Passage to read ::

What, for instance, becomes of the famous scene of Jesus evicting money-changers from the Temple if, as Palestinian officials claim, the Temple never existed? (They refer to it strictly as “the alleged Temple”; for examples, see here and here.) Or what becomes of Mary’s husband Joseph, who was “of the house and lineage of David” (Luke 2:4), if, as Palestinians claim, the Davidic kingdom never existed?
Even if you want to claim, in defiance of all the evidence, that Jesus himself wasn’t a Jew, his entire story as related in the Gospels takes place in a Jewish state with a largely autonomous Jewish political and religious leadership, albeit subject to some control from the Roman Empire. According to the Gospels, it is this Jewish leadership that arrests and tries Jesus, though the Romans ultimately crucify him. If no Jewish state with the power to arrest and try ever existed (as Palestinians, again, routinely claim; see here or here, for instance), how did this most foundational of all Christian stories ever occur?

Problems and tasks ::
A) According to the passage about the Gospels, what term do Palestinian officials use for the Temple?
B) Name every person mentioned by name in the passage about the Gospels.
C) Resume the passage about the Gospels and the Jewish state from the point where it stops.

Collected data entries:
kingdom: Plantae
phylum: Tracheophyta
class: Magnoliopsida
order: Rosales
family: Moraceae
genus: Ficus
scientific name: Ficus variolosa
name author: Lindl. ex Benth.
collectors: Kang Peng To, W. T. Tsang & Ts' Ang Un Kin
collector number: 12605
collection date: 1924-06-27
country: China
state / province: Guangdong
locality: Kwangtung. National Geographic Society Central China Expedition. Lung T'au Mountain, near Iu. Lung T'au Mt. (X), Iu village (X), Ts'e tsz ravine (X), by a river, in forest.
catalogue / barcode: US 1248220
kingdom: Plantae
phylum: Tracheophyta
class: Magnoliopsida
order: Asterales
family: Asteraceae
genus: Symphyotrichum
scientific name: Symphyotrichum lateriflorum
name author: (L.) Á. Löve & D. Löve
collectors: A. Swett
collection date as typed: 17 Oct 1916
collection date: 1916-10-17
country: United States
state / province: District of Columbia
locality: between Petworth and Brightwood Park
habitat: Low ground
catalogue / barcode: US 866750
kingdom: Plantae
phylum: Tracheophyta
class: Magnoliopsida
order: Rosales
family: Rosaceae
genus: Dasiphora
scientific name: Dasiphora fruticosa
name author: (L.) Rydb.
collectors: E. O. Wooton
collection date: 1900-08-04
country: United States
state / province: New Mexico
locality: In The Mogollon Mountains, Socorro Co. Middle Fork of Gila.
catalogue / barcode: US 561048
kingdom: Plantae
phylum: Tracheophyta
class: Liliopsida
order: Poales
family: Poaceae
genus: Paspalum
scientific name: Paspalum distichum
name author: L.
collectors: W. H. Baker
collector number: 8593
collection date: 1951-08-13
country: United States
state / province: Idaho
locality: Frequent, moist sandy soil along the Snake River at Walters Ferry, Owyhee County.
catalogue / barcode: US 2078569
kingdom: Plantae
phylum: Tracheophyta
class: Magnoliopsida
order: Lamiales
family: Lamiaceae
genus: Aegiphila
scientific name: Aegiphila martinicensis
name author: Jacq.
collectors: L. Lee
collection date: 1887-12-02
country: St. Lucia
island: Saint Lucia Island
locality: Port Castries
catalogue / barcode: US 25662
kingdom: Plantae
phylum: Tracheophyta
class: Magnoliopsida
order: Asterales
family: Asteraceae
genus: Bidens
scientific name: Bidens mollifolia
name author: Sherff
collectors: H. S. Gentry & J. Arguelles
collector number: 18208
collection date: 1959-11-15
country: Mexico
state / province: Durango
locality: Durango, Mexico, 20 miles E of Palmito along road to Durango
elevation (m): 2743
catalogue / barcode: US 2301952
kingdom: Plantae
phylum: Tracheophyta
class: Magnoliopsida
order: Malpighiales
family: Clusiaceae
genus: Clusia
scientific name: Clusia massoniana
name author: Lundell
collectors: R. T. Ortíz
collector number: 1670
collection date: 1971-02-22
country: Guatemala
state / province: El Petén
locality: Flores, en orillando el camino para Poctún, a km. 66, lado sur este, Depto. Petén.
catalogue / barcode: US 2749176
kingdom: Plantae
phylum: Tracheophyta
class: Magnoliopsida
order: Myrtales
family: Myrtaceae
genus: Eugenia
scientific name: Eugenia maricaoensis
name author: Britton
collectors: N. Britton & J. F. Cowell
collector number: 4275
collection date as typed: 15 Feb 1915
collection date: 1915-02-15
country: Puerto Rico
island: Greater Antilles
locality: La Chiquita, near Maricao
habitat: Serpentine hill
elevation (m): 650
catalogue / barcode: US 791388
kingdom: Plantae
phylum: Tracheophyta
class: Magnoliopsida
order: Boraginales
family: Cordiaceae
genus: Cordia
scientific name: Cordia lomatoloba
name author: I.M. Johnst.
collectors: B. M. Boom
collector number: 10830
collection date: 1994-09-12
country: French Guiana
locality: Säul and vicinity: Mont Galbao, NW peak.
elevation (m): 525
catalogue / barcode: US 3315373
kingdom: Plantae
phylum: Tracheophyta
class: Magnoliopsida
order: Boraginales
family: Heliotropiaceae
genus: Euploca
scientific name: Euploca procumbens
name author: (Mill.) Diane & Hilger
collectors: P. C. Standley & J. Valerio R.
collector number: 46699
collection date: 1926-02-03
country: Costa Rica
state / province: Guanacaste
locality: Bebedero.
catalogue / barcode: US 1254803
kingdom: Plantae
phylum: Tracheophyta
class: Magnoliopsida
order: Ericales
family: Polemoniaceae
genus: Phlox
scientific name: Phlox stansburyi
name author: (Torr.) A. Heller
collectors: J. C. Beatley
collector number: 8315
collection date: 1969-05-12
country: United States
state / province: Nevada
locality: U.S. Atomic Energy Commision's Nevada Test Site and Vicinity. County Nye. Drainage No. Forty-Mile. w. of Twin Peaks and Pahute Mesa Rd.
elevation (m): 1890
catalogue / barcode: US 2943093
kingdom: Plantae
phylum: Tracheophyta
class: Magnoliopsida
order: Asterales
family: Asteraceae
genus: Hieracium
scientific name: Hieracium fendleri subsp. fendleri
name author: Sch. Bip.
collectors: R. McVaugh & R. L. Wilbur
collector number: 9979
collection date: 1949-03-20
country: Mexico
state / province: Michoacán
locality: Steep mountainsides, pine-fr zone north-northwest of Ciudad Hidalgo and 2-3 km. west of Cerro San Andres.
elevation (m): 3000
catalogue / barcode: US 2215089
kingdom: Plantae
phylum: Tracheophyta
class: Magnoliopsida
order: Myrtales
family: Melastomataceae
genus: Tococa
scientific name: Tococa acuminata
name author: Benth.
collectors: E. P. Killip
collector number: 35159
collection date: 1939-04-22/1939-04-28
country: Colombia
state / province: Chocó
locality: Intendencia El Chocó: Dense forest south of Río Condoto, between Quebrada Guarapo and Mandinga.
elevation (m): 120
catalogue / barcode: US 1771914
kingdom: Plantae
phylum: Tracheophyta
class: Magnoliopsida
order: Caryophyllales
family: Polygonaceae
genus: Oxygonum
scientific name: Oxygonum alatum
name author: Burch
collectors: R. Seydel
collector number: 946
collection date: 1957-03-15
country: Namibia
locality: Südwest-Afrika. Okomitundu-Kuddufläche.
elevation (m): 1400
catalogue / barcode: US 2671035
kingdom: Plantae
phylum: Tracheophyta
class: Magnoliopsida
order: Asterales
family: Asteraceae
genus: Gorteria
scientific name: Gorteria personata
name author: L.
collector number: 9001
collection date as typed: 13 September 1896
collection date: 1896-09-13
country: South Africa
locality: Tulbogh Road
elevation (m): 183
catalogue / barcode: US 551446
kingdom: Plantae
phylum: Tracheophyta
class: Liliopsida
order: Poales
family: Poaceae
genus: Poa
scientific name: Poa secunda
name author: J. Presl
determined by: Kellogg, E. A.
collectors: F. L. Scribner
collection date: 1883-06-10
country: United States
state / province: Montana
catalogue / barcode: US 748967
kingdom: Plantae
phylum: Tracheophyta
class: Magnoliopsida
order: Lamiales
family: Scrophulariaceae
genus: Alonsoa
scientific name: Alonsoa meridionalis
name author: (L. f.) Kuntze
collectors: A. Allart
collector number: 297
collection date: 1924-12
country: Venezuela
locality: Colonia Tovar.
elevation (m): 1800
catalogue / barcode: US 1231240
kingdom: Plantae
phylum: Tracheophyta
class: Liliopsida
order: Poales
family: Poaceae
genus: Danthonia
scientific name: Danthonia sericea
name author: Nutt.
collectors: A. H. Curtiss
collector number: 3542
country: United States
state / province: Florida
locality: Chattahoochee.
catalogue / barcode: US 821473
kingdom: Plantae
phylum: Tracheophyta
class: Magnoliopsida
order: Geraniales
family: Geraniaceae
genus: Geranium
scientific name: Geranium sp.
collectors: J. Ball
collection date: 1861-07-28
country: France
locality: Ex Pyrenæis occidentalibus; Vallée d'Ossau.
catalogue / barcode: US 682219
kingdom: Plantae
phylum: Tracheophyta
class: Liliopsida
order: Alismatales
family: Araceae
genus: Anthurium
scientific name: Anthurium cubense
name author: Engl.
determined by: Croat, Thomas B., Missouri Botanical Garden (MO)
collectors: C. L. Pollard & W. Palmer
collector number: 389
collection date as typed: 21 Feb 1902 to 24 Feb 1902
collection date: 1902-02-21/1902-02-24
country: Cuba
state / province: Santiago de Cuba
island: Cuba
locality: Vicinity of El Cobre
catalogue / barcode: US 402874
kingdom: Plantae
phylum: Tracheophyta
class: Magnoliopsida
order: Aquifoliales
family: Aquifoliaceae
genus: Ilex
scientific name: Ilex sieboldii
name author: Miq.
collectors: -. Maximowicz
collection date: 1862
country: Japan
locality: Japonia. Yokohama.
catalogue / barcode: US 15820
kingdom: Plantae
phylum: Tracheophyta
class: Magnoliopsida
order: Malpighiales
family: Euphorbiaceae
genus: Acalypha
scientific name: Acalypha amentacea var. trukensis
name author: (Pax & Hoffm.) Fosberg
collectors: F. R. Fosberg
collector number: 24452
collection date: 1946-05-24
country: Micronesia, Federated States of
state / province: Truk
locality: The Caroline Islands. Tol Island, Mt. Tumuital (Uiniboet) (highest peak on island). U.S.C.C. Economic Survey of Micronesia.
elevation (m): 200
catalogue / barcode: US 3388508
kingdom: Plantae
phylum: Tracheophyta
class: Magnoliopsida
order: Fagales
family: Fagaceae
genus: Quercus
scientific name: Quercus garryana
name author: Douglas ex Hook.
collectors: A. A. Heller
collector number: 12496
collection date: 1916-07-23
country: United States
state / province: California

The responses ::
A) They call it "the alleged Temple."

B) Jesus, Mary, Joseph, David

C)
Granted, the Christians most sympathetic to this Palestinian revisionism generally represent liberal churches that aren’t wedded to a literal reading of the Bible. Nevertheless, belief in Jesus is ostensibly fundamental even for liberal Christians–and absent the historic Jewish kingdom of the Gospels, there quite literally is no Jesus...'
 (Privately advises a scholar, pertinently:
'... the New Testament itself says that Bethlehem where Jesus is supposed to have been born is called Bethlehem of Judea, in the NT [book of Matthew 2:1]. Get that. The NT itself says that Jesus was born in Judea. No mention of  Palestine. Apparently, this is a usage of Judea in the narrow Jewish sense referring only to the former kingdom of Judah, not the broad Greco-Roman usage of Judea which referred to the whole country, all of the Land of Israel, roughly speaking. I deduce from the fact that the same chapter of Matthew calls the country "Land of Israel" twice [2:20-21].')
To quote Professor Phyllis Chesler:
'Lets' set the record straight before the year ends:
Israel is not an apartheid Nazi state. Islam is the largest practitioner of both gender and religious apartheid.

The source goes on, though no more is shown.